Worte, die wir aussprechen oder verschweigen, geben der Stille einen Klang. Dieser kann aufmunternd, erholsam, schwermütig, optimistisch, melancholisch oder bedrohlich wirken. Er hat die Macht, die Menschen um uns herum zu beeinflussen. Dabei ist nicht jeder Einfluss gut. Ein Schweigen kann ebenso viel Unsicherheit und Trauer schüren, wie ein Wutausbruch.

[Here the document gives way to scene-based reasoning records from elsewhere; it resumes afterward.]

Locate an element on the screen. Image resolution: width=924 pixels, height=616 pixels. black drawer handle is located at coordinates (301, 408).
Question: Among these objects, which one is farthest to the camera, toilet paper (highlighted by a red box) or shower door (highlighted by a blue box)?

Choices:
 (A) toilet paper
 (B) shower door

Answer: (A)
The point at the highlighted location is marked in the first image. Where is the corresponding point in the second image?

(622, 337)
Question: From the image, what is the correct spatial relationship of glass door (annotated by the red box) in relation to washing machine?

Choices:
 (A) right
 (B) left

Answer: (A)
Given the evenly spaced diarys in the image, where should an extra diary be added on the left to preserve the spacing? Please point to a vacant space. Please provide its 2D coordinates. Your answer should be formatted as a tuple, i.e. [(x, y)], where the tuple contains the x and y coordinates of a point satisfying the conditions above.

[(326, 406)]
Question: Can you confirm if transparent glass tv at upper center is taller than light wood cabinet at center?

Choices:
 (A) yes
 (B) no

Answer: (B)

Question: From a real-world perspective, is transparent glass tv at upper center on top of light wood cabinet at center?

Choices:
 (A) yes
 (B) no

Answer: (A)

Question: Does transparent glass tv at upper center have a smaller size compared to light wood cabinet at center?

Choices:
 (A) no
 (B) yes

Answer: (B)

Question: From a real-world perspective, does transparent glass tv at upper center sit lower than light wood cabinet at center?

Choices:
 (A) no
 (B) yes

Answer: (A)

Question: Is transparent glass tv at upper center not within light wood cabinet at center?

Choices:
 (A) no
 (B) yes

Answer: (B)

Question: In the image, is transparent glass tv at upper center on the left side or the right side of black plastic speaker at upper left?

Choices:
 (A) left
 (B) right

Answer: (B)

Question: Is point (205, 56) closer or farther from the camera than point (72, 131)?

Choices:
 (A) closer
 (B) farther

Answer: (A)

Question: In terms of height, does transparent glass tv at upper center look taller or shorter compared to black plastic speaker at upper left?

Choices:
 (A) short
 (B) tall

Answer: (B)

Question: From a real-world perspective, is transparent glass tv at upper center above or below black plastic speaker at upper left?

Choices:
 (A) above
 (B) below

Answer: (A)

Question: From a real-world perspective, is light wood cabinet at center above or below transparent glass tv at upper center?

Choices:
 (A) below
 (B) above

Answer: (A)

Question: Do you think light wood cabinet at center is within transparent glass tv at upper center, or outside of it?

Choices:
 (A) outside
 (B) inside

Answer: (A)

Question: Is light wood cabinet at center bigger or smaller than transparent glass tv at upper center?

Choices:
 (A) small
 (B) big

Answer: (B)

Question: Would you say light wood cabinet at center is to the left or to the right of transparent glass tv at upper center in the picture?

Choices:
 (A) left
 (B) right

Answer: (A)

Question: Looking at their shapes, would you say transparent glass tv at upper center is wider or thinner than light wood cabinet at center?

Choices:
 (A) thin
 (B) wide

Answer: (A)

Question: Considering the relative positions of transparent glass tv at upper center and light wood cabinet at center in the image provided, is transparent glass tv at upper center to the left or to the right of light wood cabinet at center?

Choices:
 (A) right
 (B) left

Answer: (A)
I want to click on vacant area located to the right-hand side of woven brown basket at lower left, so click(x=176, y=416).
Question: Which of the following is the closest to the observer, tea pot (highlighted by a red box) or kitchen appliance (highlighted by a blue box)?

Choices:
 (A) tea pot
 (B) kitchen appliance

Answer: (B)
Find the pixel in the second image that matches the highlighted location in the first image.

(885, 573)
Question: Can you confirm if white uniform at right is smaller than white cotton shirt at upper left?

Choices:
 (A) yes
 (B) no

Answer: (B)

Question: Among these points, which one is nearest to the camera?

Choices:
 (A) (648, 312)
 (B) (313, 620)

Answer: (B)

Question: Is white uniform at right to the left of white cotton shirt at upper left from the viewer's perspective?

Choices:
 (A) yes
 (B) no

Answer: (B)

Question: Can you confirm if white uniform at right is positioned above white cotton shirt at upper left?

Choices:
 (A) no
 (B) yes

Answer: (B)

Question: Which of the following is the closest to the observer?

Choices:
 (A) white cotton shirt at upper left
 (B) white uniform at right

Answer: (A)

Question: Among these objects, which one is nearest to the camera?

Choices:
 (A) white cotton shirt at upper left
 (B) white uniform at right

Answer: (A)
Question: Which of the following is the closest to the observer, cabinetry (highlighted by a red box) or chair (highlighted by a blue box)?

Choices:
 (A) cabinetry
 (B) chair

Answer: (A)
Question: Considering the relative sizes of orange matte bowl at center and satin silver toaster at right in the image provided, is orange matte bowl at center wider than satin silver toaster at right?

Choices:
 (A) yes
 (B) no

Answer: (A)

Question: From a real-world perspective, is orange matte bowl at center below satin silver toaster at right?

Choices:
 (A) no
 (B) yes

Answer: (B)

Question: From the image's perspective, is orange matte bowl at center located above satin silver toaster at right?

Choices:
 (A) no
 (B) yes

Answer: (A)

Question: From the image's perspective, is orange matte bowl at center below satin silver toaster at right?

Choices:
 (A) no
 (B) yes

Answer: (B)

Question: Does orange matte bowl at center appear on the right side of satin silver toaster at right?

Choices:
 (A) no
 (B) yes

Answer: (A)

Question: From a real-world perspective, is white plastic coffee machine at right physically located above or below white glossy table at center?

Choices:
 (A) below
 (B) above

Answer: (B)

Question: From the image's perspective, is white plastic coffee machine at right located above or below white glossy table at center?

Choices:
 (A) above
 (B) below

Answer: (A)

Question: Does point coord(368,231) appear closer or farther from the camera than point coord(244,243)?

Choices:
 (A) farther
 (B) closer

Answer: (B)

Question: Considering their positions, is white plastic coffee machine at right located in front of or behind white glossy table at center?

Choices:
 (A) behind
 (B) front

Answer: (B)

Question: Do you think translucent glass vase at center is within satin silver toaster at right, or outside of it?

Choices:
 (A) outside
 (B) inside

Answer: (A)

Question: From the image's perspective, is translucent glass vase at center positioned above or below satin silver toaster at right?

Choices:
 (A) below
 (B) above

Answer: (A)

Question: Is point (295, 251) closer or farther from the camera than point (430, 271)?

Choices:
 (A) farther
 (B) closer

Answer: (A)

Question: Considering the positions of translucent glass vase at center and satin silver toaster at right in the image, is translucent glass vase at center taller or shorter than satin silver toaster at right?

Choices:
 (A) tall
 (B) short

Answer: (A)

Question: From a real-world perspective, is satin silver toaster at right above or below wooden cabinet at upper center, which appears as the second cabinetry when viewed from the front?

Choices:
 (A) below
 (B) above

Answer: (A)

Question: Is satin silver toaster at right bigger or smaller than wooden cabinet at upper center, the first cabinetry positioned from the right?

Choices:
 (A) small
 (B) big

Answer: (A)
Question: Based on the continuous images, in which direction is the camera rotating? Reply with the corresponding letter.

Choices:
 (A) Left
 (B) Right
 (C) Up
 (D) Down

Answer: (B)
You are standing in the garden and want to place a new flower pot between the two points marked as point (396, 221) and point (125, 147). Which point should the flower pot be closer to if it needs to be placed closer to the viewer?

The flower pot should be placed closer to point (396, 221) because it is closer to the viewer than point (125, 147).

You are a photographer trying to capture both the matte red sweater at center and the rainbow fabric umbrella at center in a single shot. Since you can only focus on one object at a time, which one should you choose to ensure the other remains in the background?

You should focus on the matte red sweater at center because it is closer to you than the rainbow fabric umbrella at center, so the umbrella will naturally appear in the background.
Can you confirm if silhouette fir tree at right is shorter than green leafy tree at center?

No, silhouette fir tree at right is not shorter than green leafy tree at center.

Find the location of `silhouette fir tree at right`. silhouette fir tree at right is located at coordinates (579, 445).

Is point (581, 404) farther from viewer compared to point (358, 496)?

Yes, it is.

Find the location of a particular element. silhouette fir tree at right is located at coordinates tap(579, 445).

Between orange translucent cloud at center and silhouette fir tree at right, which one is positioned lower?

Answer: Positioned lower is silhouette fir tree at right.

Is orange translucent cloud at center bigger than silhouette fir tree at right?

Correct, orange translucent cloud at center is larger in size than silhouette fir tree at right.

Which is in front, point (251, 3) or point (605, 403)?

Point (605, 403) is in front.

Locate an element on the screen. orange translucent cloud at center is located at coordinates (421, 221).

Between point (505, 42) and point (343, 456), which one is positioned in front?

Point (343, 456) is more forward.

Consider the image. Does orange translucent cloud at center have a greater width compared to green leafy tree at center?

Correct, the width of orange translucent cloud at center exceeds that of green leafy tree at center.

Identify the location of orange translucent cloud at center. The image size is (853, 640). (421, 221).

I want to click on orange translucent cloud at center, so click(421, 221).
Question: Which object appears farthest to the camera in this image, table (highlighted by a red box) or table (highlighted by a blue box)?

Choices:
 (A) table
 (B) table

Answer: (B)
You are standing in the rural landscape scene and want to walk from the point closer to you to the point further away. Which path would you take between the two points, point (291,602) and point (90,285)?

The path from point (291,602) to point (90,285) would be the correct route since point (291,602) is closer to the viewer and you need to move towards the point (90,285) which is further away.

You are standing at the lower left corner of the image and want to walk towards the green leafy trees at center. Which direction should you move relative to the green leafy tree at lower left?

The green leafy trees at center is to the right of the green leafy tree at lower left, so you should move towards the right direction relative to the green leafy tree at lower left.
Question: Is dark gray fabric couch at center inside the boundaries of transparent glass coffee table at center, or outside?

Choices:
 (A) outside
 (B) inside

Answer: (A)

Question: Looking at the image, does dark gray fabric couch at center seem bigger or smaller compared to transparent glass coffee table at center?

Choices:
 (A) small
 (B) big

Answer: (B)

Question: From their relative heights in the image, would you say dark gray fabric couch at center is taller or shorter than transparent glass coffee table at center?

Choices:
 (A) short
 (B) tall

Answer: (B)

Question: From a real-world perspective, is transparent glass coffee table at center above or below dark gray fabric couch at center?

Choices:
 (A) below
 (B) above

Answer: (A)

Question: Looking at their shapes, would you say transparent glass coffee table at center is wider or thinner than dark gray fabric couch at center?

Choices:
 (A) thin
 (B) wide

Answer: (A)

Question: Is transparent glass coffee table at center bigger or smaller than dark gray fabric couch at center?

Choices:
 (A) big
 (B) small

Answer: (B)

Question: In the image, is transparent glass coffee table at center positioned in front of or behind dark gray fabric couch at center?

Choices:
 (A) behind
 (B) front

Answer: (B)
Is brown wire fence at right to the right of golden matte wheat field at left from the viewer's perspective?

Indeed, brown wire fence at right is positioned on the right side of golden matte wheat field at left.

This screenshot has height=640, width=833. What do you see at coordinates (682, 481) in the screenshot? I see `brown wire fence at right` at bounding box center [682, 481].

Jede Stimme hat eine Farbe. Die Farbe verändert sich im Laufe der Jahre und abhängig von der Situation. Es ist unsere Wahl, welche Farbe wir unserer Stimme verleihen. Farben kann man nicht nur auf Leinwänden festhalten. Sie gehen weit darüber hinaus. Denn Farben kann man auch hören. Und solange wir die Wahl haben, welche Farbe unsere Stimme annehmen soll, sollten wir weise entscheiden und hin und wieder einen Schritt zurücktreten, bevor wir uns für eine Farbe entscheiden.